:: Bacaan yang Disediakan ::

Abdullah bin Ubai menemui Rasulullah dan membantah bahwa ia berkata demikian. Tetapi wahyu datang mendustakannya. Ketika itu Abdullah anak Abdullah bin Ubai — yang sudah menganut Islam dengan baik berkata: "Rasulullah, saya mendengar Anda menginginkan Abdullah bin Ubai dibunuh. Kalau memang begitu, berikanlah tugas itu kepada saya, akan saya bawakan kepalanya kepada Anda.
Orang-orang Khazraj sudah tahu, tak ada orang yang begitu berbakti kepada ayahnya seperti yang saya lakukan. Saya khawatir Anda akan menyerahkan tugas ini kepada orang lain. Kalau sampai orang lain itu yang membunuhnya, saya tak akan dapat menahan diri membiarkan orang yang membunuh ayah saya berjalan bebas. Tentu akan saya bunuh dia dan berarti saya membunuh orang beriman yang membunuh orang kafir, dan saya akan masuk neraka." Rasulullah menjawab: Kita tidak akan membunuhnya. Bahkan kita harus berlaku baik kepadanya, harus menemaninya baik-baik selama dia masih bersama dengan kita." Sejak itu penduduk Medinah melihat kepada Abdullah bin Ubai dengan penuh curiga dan tidak lagi menghargainya.
Tatkala pada suatu hari Nabi sedang berbicara dengan Umar mengenai masa lah-masalah kaum Muslimin, sampai juga menyebut-nyebut Abdullah bin Ubai dan yang juga disalahkan oleh golongannya sendiri. "Umar, bagaimana pendapatmu," kata Rasulullah. "Ya, kalau Anda bunuh dia ketika Anda katakan kepada saya supaya dibunuh saja, tentu akan jadi gempar karenanya. Kalau sekarang saya suruh bunuh tentu akan Anda bunuh." "Sungguh sudah saya ketahui bahwa perintah Rasulullah lebih besar artinya daripada perintah saya."

:::
:: Data yang Diberikan ::

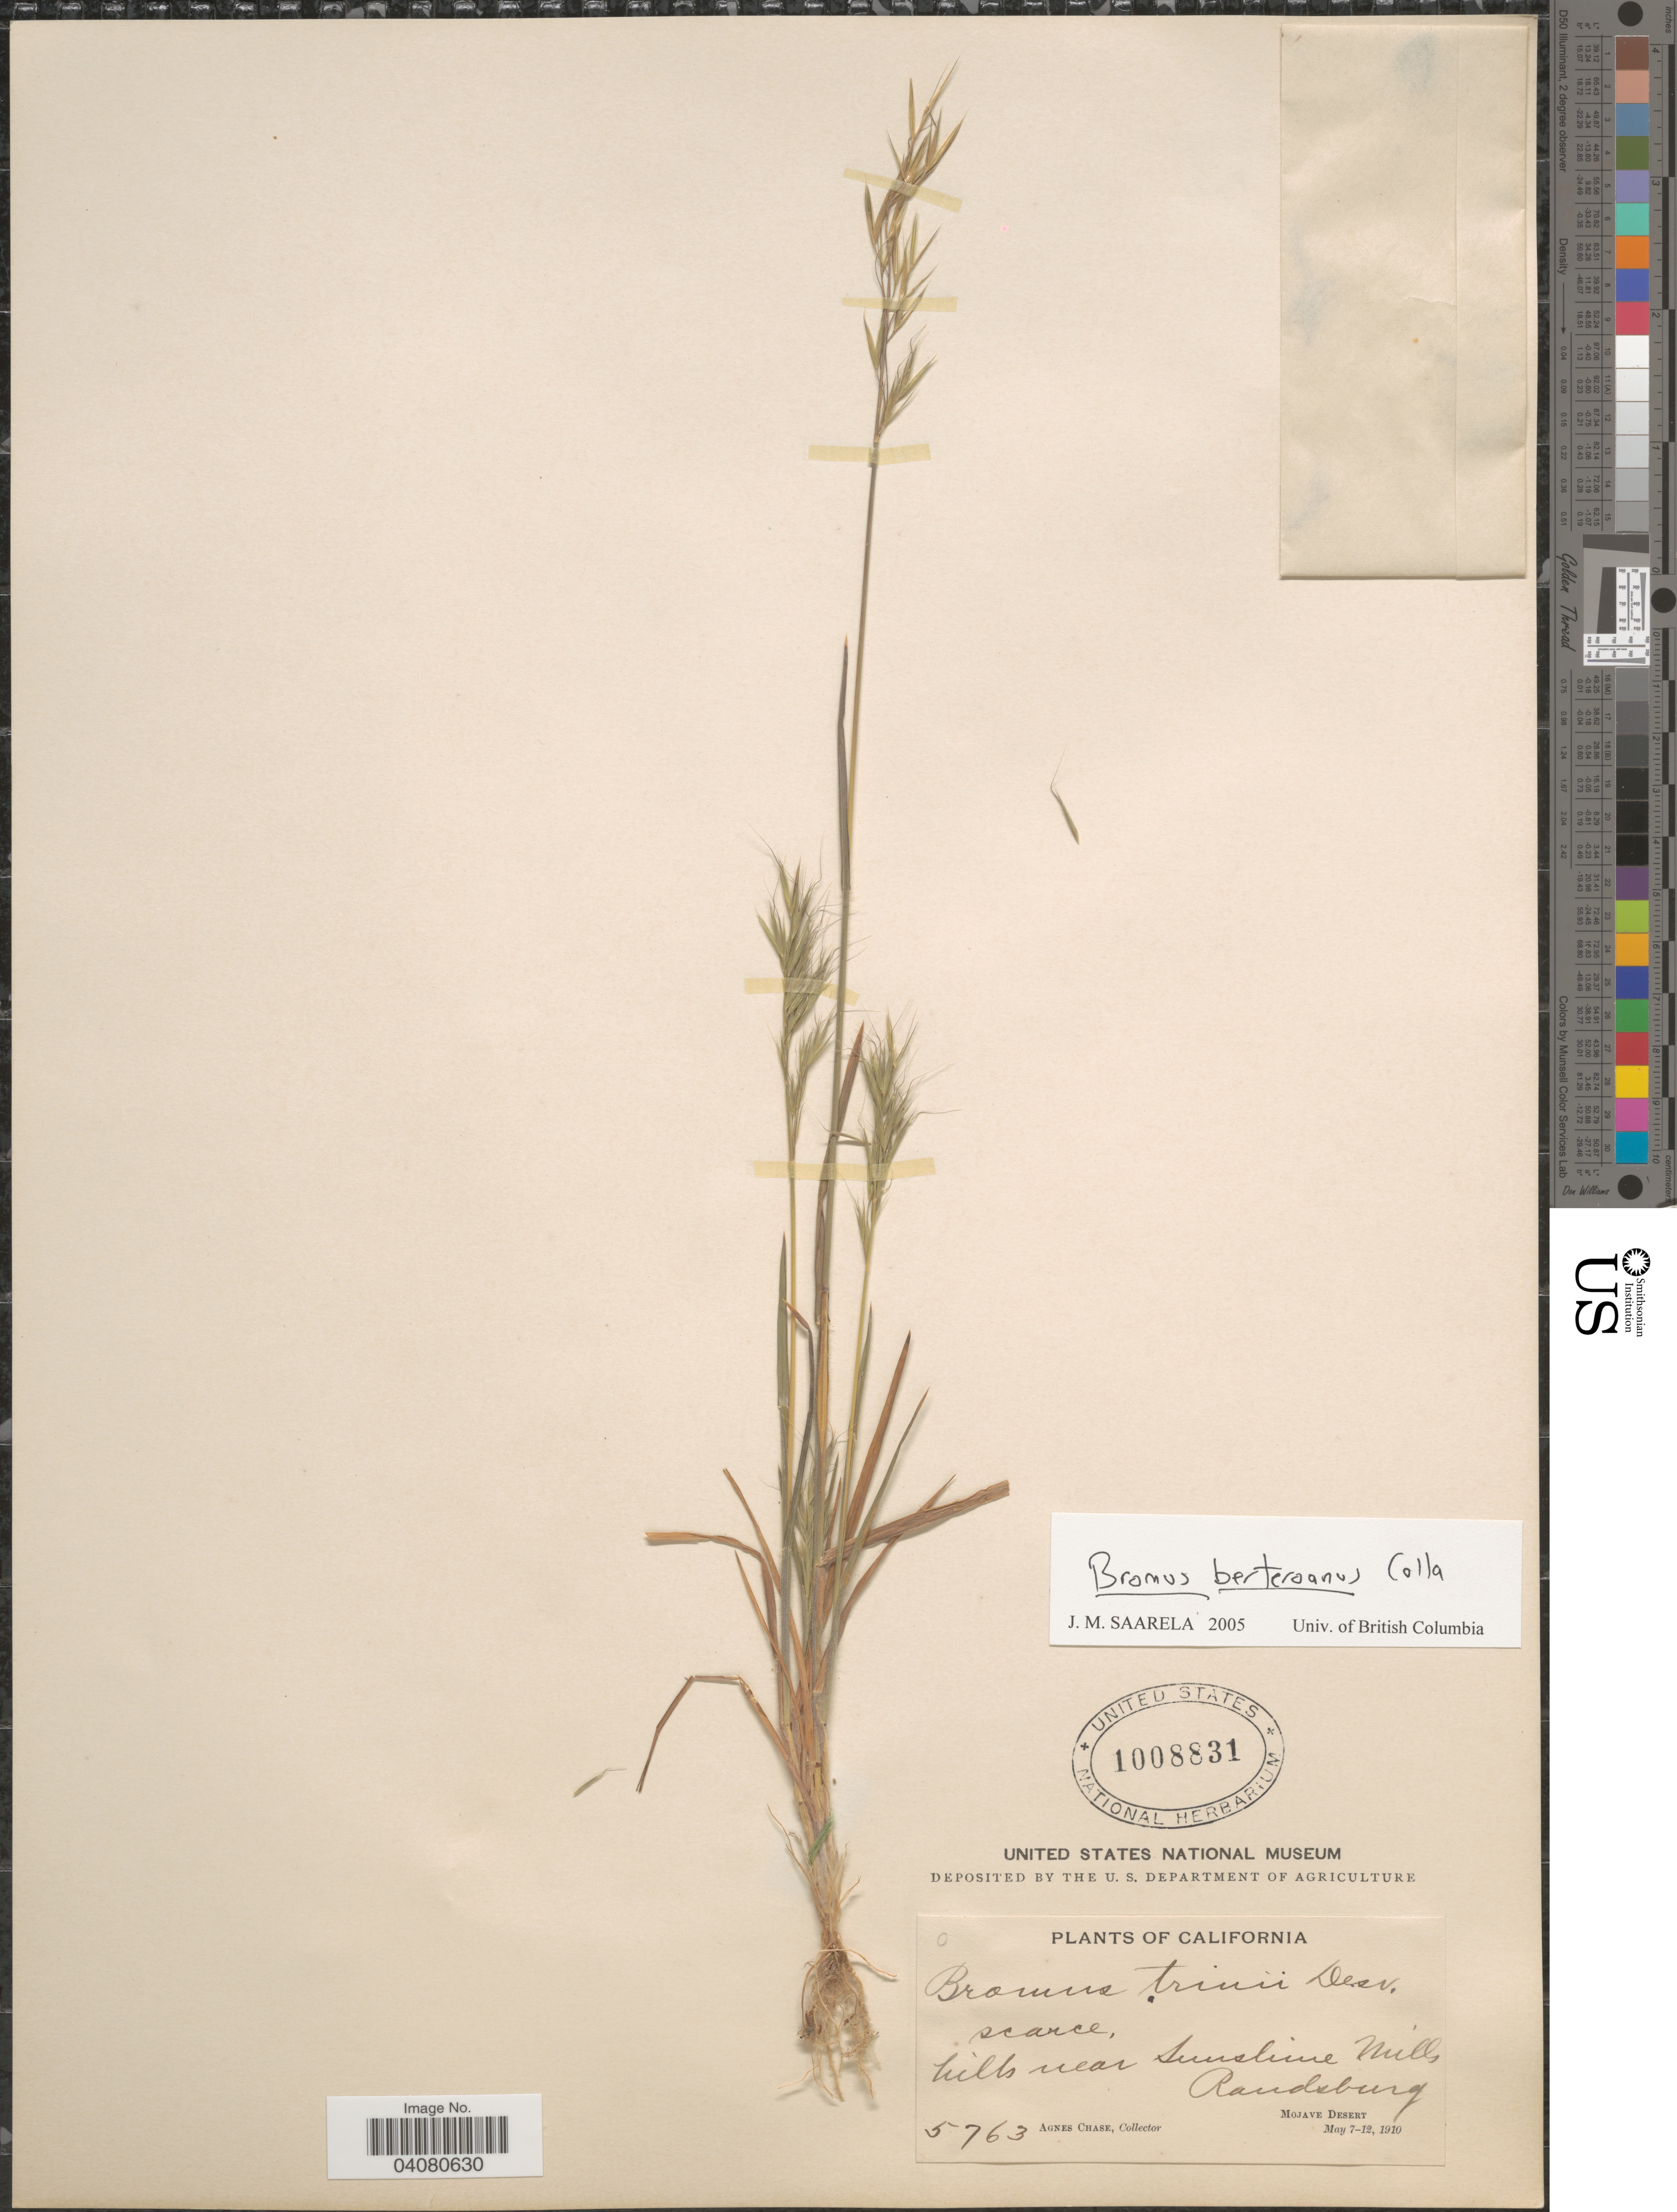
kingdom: Plantae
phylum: Tracheophyta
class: Liliopsida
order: Poales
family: Poaceae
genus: Bromus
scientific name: Bromus berteroanus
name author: Colla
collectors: A. Chase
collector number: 5763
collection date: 1910-05-07/1910-05-12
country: United States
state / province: California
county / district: San Bernardino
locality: Hills near Sunshine Mills Randsburg. Mojave Desert.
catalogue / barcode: US 1008831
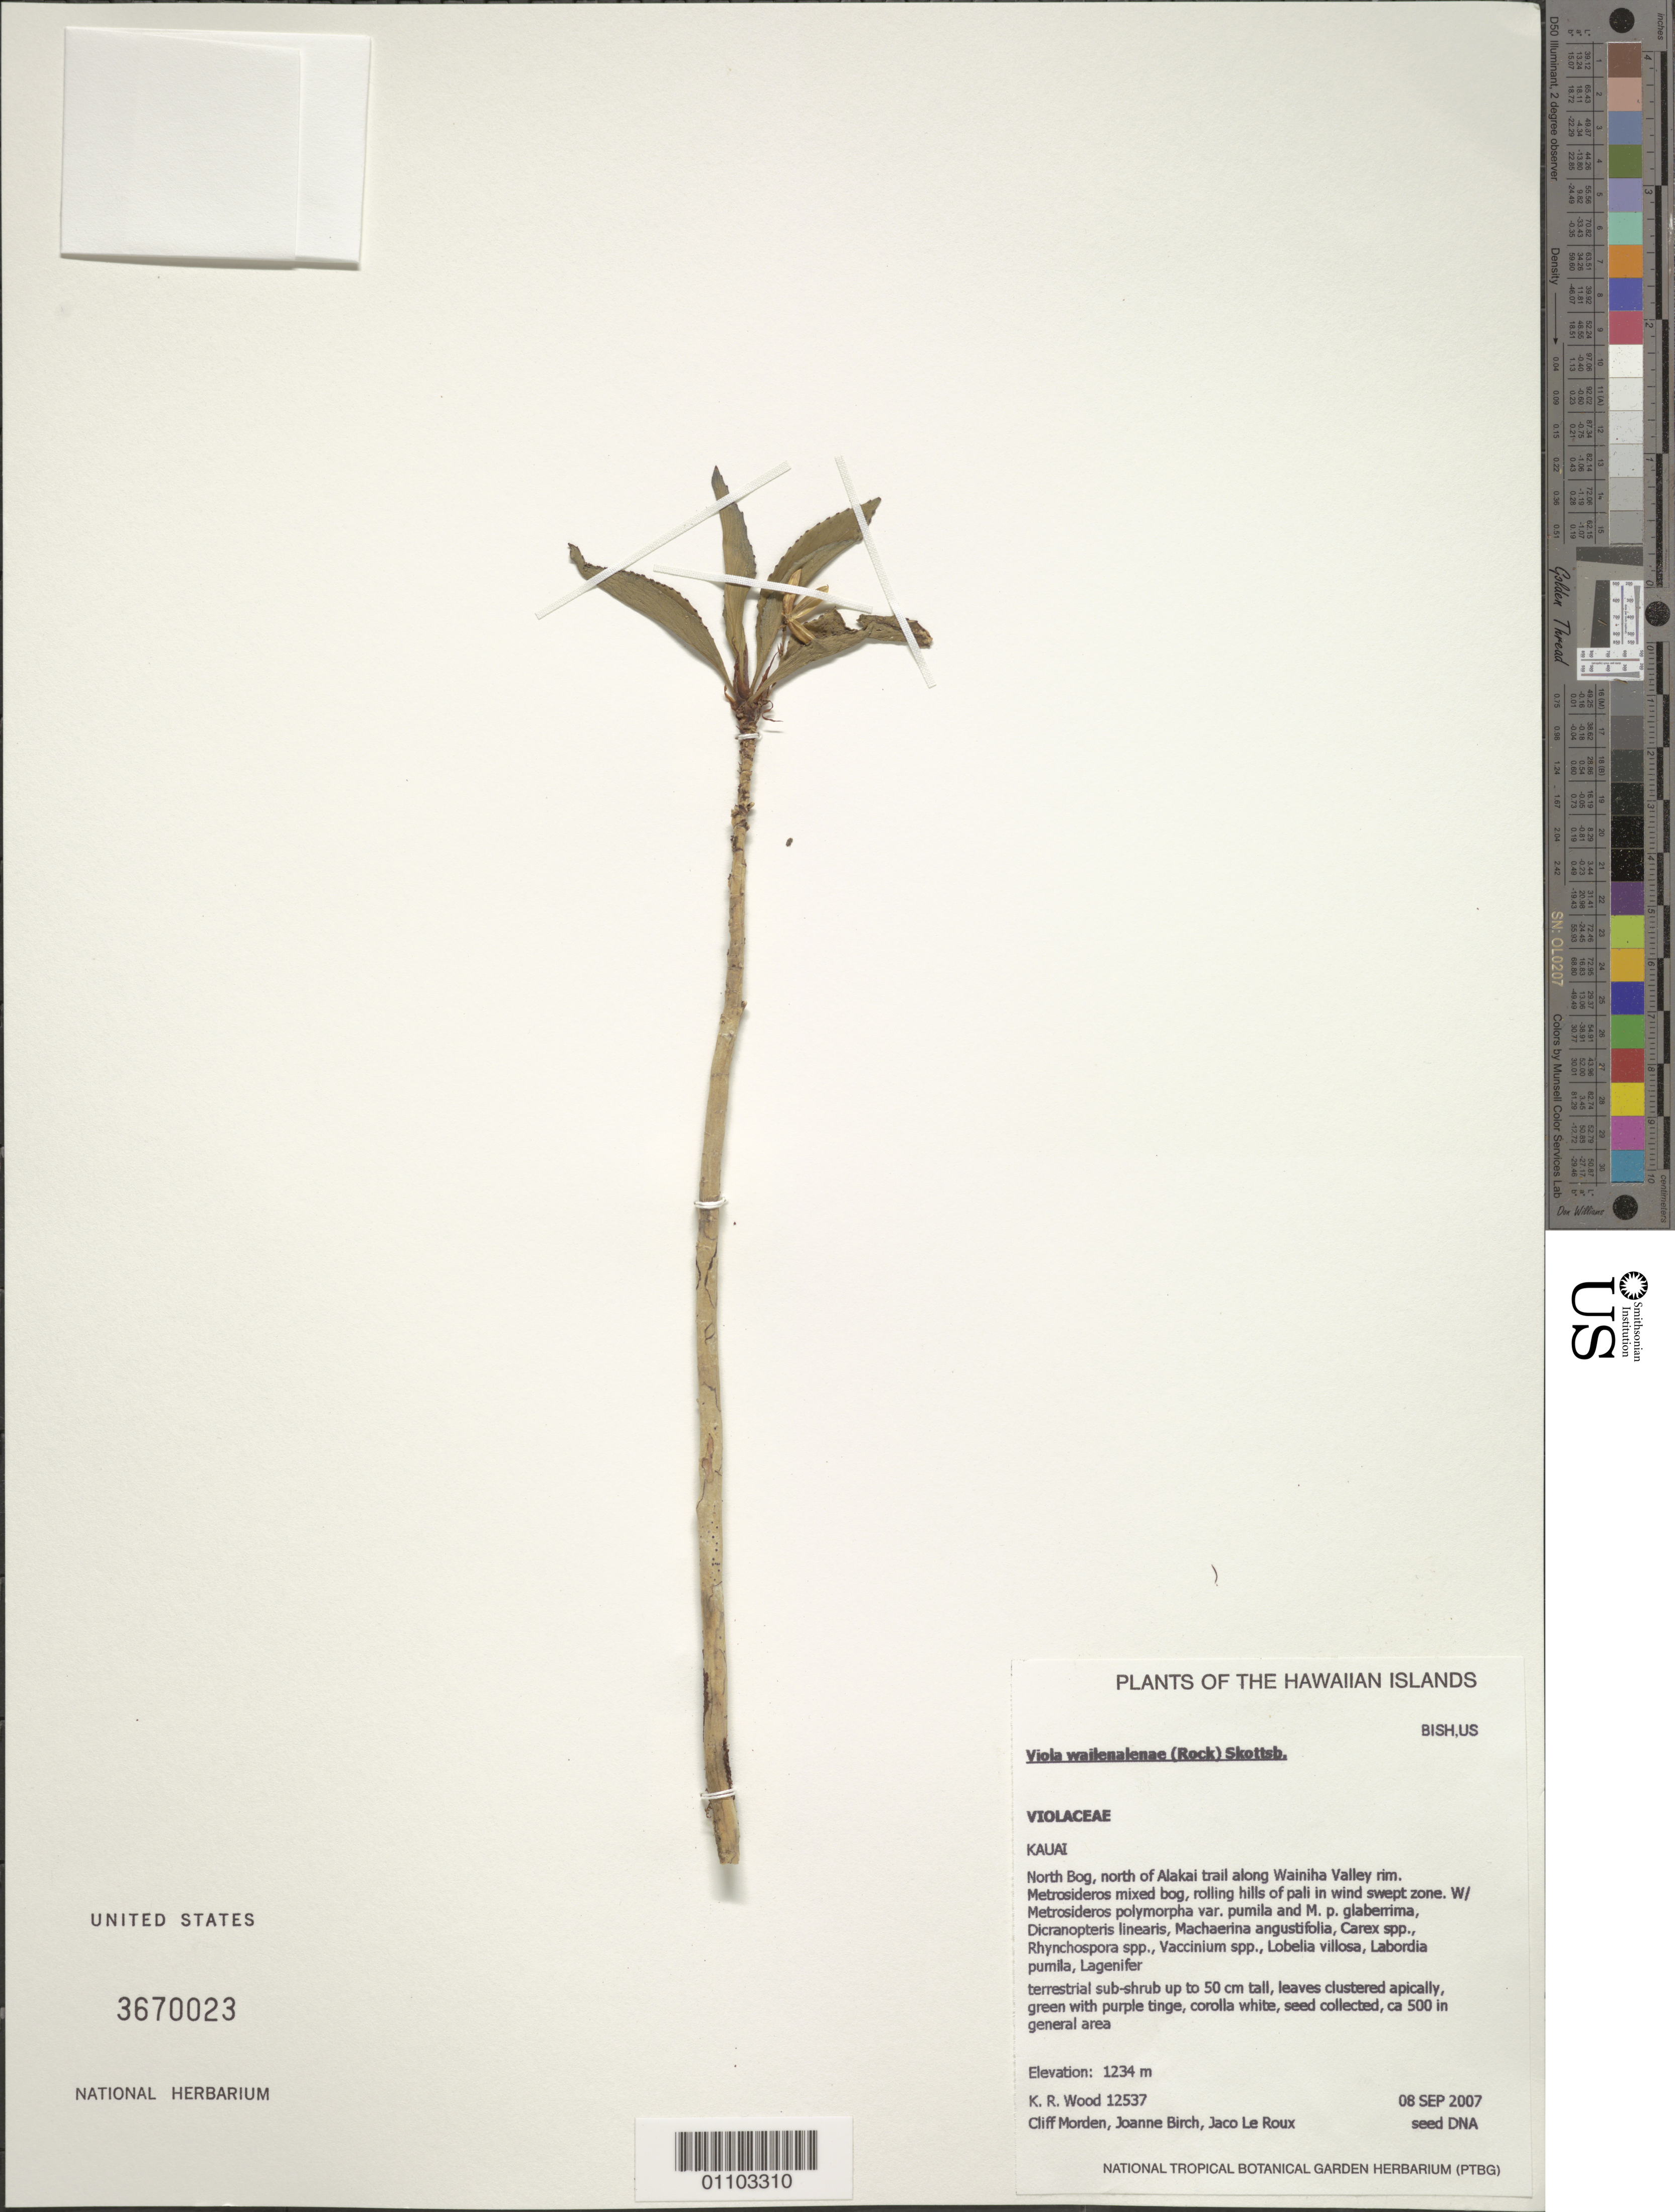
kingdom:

:::

### Tujuan Tugas:
(A) Tuliskan kembali tanpa perubahan bagian bacaan tentang Abdullah bin Ubai yang dimulai dengan kata-kata "Abdullah bin Ubai menemui" dan diakhiri dengan "kepalanya kepada Anda.".
(B) Perbarui baris-baris data mulai dari baris yang memuat "scientific name: Bromus berteroanus" sampai baris terakhir data, termasuk kedua ujungnya, dengan mengganti "locality" menjadi "location" dan membiarkan selebihnya tetap sama. Sajikan hanya baris-baris tersebut tanpa gambar.
Bacaan dan baris-baris data merupakan dua bahan yang berdiri sendiri dan tidak saling berkaitan.

### Jawaban Setiap Tugas:
(A)
Abdullah bin Ubai menemui Rasulullah dan membantah bahwa ia berkata demikian. Tetapi wahyu datang mendustakannya. Ketika itu Abdullah anak Abdullah bin Ubai — yang sudah menganut Islam dengan baik berkata: "Rasulullah, saya mendengar Anda menginginkan Abdullah bin Ubai dibunuh. Kalau memang begitu, berikanlah tugas itu kepada saya, akan saya bawakan kepalanya kepada Anda.

(B)
scientific name: Bromus berteroanus
name author: Colla
collectors: A. Chase
collector number: 5763
collection date: 1910-05-07/1910-05-12
country: United States
state / province: California
county / district: San Bernardino
location: Hills near Sunshine Mills Randsburg. Mojave Desert.
catalogue / barcode: US 1008831
kingdom:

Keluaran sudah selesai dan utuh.